Your task: Return the entries exactly. Images are not part of the copy.

Web interface edit records:
::::::

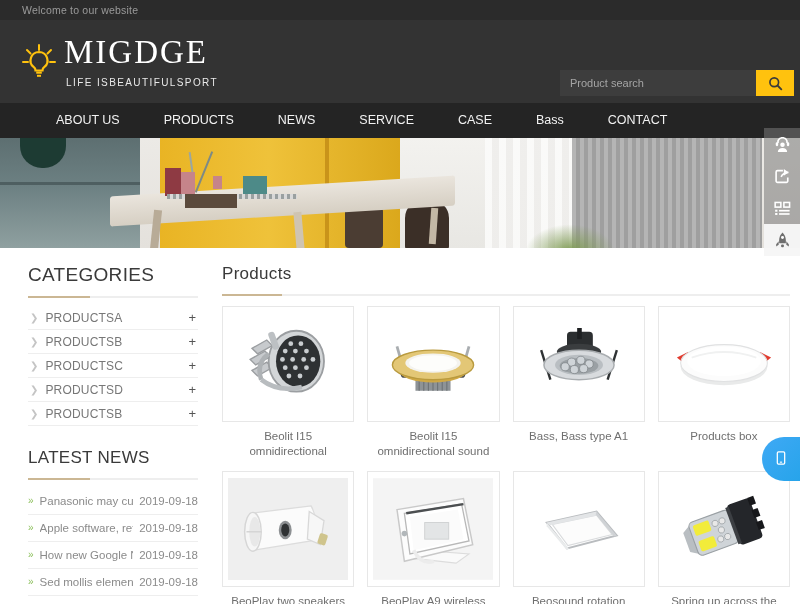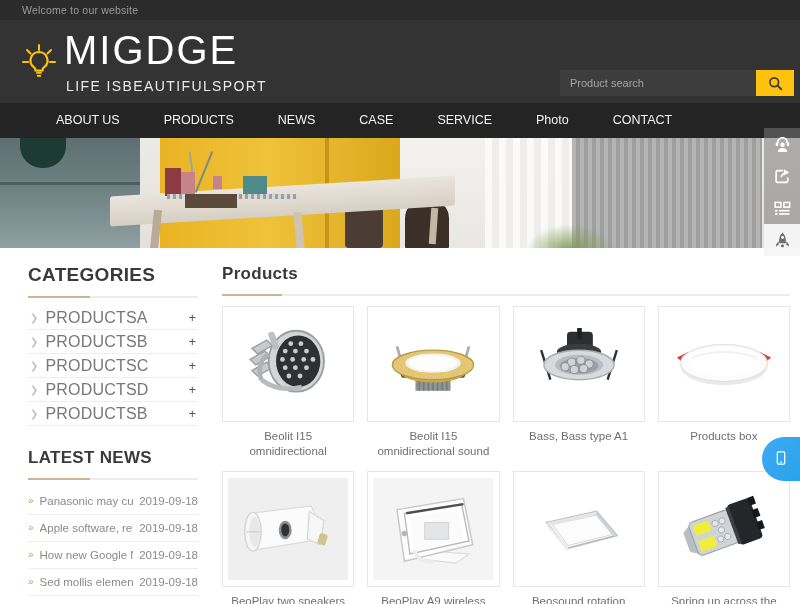--- a/index.html
+++ b/index.html
@@ -29,30 +29,30 @@
     background:#333333;
     display:flex;
     align-items:center;
     padding:0 22px;
     position:relative;
   }
   .logo-wrap { display:flex; align-items:center; }
   .bulb-icon { width:34px; height:38px; margin-right:8px; flex:none; }
   .logo-text-block { display:flex; flex-direction:column; }
   .logo-name {
-    font-family:Liberation Sans, sans-serif;
+    font-family:Liberation Serif, serif;
     color:#ffffff;
-    font-size:40px;
+    font-size:33px;
     letter-spacing:2px;
     line-height:1;
     font-weight:400;
   }
   .logo-tag {
     color:#e9e9e9;
-    font-size:14px;
+    font-size:10px;
     letter-spacing:1.4px;
     margin-top:8px;
     margin-left:2px;
   }
 
   .search-box {
     position:absolute;
     right:6px;
     top:50px;
     display:flex;
@@ -188,21 +188,21 @@
     padding:16px 10px 0 10px;
     gap:0;
   }
   .sidebar { width:200px; flex:none; padding:0 12px 0 18px; }
   .main { flex:1; padding-left:12px; }
 
   .sec-head { margin-bottom:0; }
   .sec-title {
     font-size:19px;
     color:#3a3a3a;
-    font-weight:700;
+    font-weight:400;
     letter-spacing:.3px;
     padding-bottom:10px;
   }
   .sec-title.small { font-size:17px; }
   .sec-rule {
     height:2px;
     background:#eeeeee;
     position:relative;
     margin-bottom:8px;
   }
@@ -219,21 +219,21 @@
   .cat-item {
     display:flex; align-items:center;
     justify-content:space-between;
     height:24px;
     border-bottom:1px solid #eeeeee;
     cursor:pointer;
     padding:0 2px;
   }
   .cat-left { display:flex; align-items:center; gap:7px; }
   .cat-arrow { color:#c4c4c4; font-size:10px; line-height:1; }
-  .cat-label { color:#777777; font-size:16px; letter-spacing:.2px; }
+  .cat-label { color:#777777; font-size:12px; letter-spacing:.2px; }
   .cat-plus { color:#555555; font-size:13px; line-height:1; }
 
   .news-block { margin-top:22px; }
   .news-list { list-style:none; }
   .news-item {
     display:flex; align-items:center;
     justify-content:space-between;
     height:27px;
     border-bottom:1px solid #eeeeee;
     cursor:pointer;
@@ -310,23 +310,23 @@
         </svg>
       </span>
     </button>
   </div>
 </div>
 
 <nav class="nav">
   <a class="nav-item">ABOUT US</a>
   <a class="nav-item">PRODUCTS</a>
   <a class="nav-item">NEWS</a>
+  <a class="nav-item">SERVICE</a>
   <a class="nav-item">CASE</a>
-  <a class="nav-item">SERVICE</a>
-  <a class="nav-item">Photo</a>
+  <a class="nav-item">Bass</a>
   <a class="nav-item">CONTACT</a>
 </nav>
 
 <div class="banner">
   <div class="banner-scene">
     <div class="bs-wall"></div>
     <div class="bs-right-wall"></div>
     <div class="bs-curtain"></div>
     <div class="bs-blinds"></div>
     <div class="bs-door"></div>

::::::

Task response:
--- a/index.html
+++ b/index.html
@@ -29,30 +29,30 @@
     background:#333333;
     display:flex;
     align-items:center;
     padding:0 22px;
     position:relative;
   }
   .logo-wrap { display:flex; align-items:center; }
   .bulb-icon { width:34px; height:38px; margin-right:8px; flex:none; }
   .logo-text-block { display:flex; flex-direction:column; }
   .logo-name {
-    font-family:Liberation Sans, sans-serif;
+    font-family:Liberation Serif, serif;
     color:#ffffff;
-    font-size:40px;
+    font-size:33px;
     letter-spacing:2px;
     line-height:1;
     font-weight:400;
   }
   .logo-tag {
     color:#e9e9e9;
-    font-size:14px;
+    font-size:10px;
     letter-spacing:1.4px;
     margin-top:8px;
     margin-left:2px;
   }
 
   .search-box {
     position:absolute;
     right:6px;
     top:50px;
     display:flex;
@@ -188,21 +188,21 @@
     padding:16px 10px 0 10px;
     gap:0;
   }
   .sidebar { width:200px; flex:none; padding:0 12px 0 18px; }
   .main { flex:1; padding-left:12px; }
 
   .sec-head { margin-bottom:0; }
   .sec-title {
     font-size:19px;
     color:#3a3a3a;
-    font-weight:700;
+    font-weight:400;
     letter-spacing:.3px;
     padding-bottom:10px;
   }
   .sec-title.small { font-size:17px; }
   .sec-rule {
     height:2px;
     background:#eeeeee;
     position:relative;
     margin-bottom:8px;
   }
@@ -219,21 +219,21 @@
   .cat-item {
     display:flex; align-items:center;
     justify-content:space-between;
     height:24px;
     border-bottom:1px solid #eeeeee;
     cursor:pointer;
     padding:0 2px;
   }
   .cat-left { display:flex; align-items:center; gap:7px; }
   .cat-arrow { color:#c4c4c4; font-size:10px; line-height:1; }
-  .cat-label { color:#777777; font-size:16px; letter-spacing:.2px; }
+  .cat-label { color:#777777; font-size:12px; letter-spacing:.2px; }
   .cat-plus { color:#555555; font-size:13px; line-height:1; }
 
   .news-block { margin-top:22px; }
   .news-list { list-style:none; }
   .news-item {
     display:flex; align-items:center;
     justify-content:space-between;
     height:27px;
     border-bottom:1px solid #eeeeee;
     cursor:pointer;
@@ -310,23 +310,23 @@
         </svg>
       </span>
     </button>
   </div>
 </div>
 
 <nav class="nav">
   <a class="nav-item">ABOUT US</a>
   <a class="nav-item">PRODUCTS</a>
   <a class="nav-item">NEWS</a>
+  <a class="nav-item">SERVICE</a>
   <a class="nav-item">CASE</a>
-  <a class="nav-item">SERVICE</a>
-  <a class="nav-item">Photo</a>
+  <a class="nav-item">Bass</a>
   <a class="nav-item">CONTACT</a>
 </nav>
 
 <div class="banner">
   <div class="banner-scene">
     <div class="bs-wall"></div>
     <div class="bs-right-wall"></div>
     <div class="bs-curtain"></div>
     <div class="bs-blinds"></div>
     <div class="bs-door"></div>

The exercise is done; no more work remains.